> [WORK TO BE COMPLETED]
Go through the listing and retype each line exactly.
━━━━━ RECORDS PROVIDED ━━━━━
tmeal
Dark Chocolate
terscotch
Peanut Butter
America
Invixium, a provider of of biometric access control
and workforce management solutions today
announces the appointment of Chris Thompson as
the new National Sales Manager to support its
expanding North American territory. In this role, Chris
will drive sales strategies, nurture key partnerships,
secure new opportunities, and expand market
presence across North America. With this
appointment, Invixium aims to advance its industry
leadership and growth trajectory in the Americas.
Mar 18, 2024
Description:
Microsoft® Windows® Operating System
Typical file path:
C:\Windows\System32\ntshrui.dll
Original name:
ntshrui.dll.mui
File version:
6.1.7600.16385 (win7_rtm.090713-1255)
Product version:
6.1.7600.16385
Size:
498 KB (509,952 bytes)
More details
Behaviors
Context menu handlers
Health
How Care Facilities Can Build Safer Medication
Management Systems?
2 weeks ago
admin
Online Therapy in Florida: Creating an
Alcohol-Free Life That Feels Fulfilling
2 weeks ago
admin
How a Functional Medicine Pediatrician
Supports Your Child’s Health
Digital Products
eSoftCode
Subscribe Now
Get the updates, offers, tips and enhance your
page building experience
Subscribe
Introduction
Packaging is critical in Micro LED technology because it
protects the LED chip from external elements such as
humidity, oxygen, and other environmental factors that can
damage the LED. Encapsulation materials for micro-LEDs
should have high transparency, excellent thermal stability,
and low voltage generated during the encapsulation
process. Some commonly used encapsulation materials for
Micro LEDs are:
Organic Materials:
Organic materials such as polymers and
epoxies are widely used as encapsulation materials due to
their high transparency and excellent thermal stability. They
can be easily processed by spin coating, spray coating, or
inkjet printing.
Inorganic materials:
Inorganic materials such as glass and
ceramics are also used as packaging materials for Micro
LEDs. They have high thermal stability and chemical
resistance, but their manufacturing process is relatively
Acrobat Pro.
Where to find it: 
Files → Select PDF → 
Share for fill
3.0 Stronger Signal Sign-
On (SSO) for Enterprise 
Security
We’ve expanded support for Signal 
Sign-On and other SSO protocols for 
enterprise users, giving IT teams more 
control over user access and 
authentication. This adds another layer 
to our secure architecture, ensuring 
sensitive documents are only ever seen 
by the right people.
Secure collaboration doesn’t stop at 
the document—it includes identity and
━━━━━
> [EXERCISE ANSWER]
tmeal
Dark Chocolate
terscotch
Peanut Butter
America
Invixium, a provider of of biometric access control
and workforce management solutions today
announces the appointment of Chris Thompson as
the new National Sales Manager to support its
expanding North American territory. In this role, Chris
will drive sales strategies, nurture key partnerships,
secure new opportunities, and expand market
presence across North America. With this
appointment, Invixium aims to advance its industry
leadership and growth trajectory in the Americas.
Mar 18, 2024
Description:
Microsoft® Windows® Operating System
Typical file path:
C:\Windows\System32\ntshrui.dll
Original name:
ntshrui.dll.mui
File version:
6.1.7600.16385 (win7_rtm.090713-1255)
Product version:
6.1.7600.16385
Size:
498 KB (509,952 bytes)
More details
Behaviors
Context menu handlers
Health
How Care Facilities Can Build Safer Medication
Management Systems?
2 weeks ago
admin
Online Therapy in Florida: Creating an
Alcohol-Free Life That Feels Fulfilling
2 weeks ago
admin
How a Functional Medicine Pediatrician
Supports Your Child’s Health
Digital Products
eSoftCode
Subscribe Now
Get the updates, offers, tips and enhance your
page building experience
Subscribe
Introduction
Packaging is critical in Micro LED technology because it
protects the LED chip from external elements such as
humidity, oxygen, and other environmental factors that can
damage the LED. Encapsulation materials for micro-LEDs
should have high transparency, excellent thermal stability,
and low voltage generated during the encapsulation
process. Some commonly used encapsulation materials for
Micro LEDs are:
Organic Materials:
Organic materials such as polymers and
epoxies are widely used as encapsulation materials due to
their high transparency and excellent thermal stability. They
can be easily processed by spin coating, spray coating, or
inkjet printing.
Inorganic materials:
Inorganic materials such as glass and
ceramics are also used as packaging materials for Micro
LEDs. They have high thermal stability and chemical
resistance, but their manufacturing process is relatively
Acrobat Pro.
Where to find it: 
Files → Select PDF → 
Share for fill
3.0 Stronger Signal Sign-
On (SSO) for Enterprise 
Security
We’ve expanded support for Signal 
Sign-On and other SSO protocols for 
enterprise users, giving IT teams more 
control over user access and 
authentication. This adds another layer 
to our secure architecture, ensuring 
sensitive documents are only ever seen 
by the right people.
Secure collaboration doesn’t stop at 
the document—it includes identity and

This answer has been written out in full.